Records excerpted from a collection:
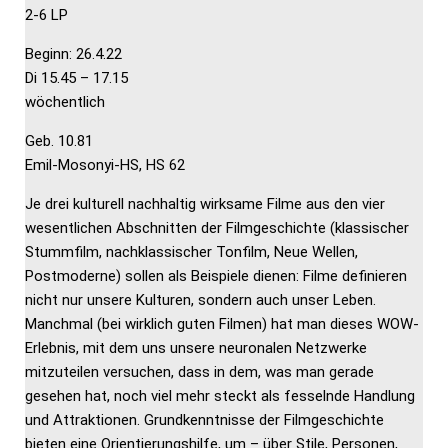
2-6 LP
Beginn: 26.4.22
Di 15.45 – 17.15
wöchentlich
Geb. 10.81
Emil-Mosonyi-HS, HS 62
Je drei kulturell nachhaltig wirksame Filme aus den vier
wesentlichen Abschnitten der Filmgeschichte (klassischer
Stummfilm, nachklassischer Tonfilm, Neue Wellen,
Postmoderne) sollen als Beispiele dienen: Filme definieren
nicht nur unsere Kulturen, sondern auch unser Leben.
Manchmal (bei wirklich guten Filmen) hat man dieses WOW-
Erlebnis, mit dem uns unsere neuronalen Netzwerke
mitzuteilen versuchen, dass in dem, was man gerade
gesehen hat, noch viel mehr steckt als fesselnde Handlung
und Attraktionen. Grundkenntnisse der Filmgeschichte
bieten eine Orientierungshilfe, um – über Stile, Personen,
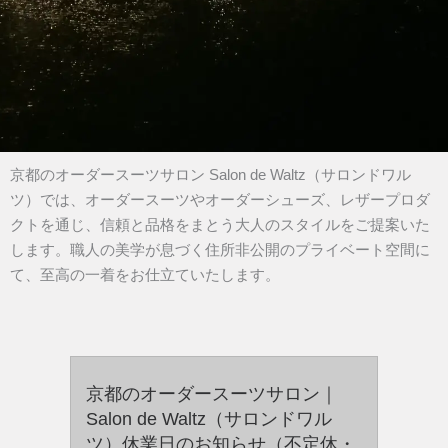
京都のオーダースーツサロン Salon de Waltz（サロンドワル
ツ）では、オーダースーツやオーダーシューズ、レザープロダ
クトを通じ、信頼と品格をまとう大人のスタイルをご提案いた
します。職人の美学が息づく住所非公開のプライベート空間に
て、至高の一着をお仕立ていたします。
京都のオーダースーツサロン｜
Salon de Waltz（サロンドワル
ツ）休業日のお知らせ（不定休・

- [YOUR OBJECTIVE] Could you transcribe every line of text in the records above character for character, keeping the original line breaks and leaving out the pictures?

- [REPLY TO THE EXERCISE]
2-6 LP
Beginn: 26.4.22
Di 15.45 – 17.15
wöchentlich
Geb. 10.81
Emil-Mosonyi-HS, HS 62
Je drei kulturell nachhaltig wirksame Filme aus den vier
wesentlichen Abschnitten der Filmgeschichte (klassischer
Stummfilm, nachklassischer Tonfilm, Neue Wellen,
Postmoderne) sollen als Beispiele dienen: Filme definieren
nicht nur unsere Kulturen, sondern auch unser Leben.
Manchmal (bei wirklich guten Filmen) hat man dieses WOW-
Erlebnis, mit dem uns unsere neuronalen Netzwerke
mitzuteilen versuchen, dass in dem, was man gerade
gesehen hat, noch viel mehr steckt als fesselnde Handlung
und Attraktionen. Grundkenntnisse der Filmgeschichte
bieten eine Orientierungshilfe, um – über Stile, Personen,
京都のオーダースーツサロン Salon de Waltz（サロンドワル
ツ）では、オーダースーツやオーダーシューズ、レザープロダ
クトを通じ、信頼と品格をまとう大人のスタイルをご提案いた
します。職人の美学が息づく住所非公開のプライベート空間に
て、至高の一着をお仕立ていたします。
京都のオーダースーツサロン｜
Salon de Waltz（サロンドワル
ツ）休業日のお知らせ（不定休・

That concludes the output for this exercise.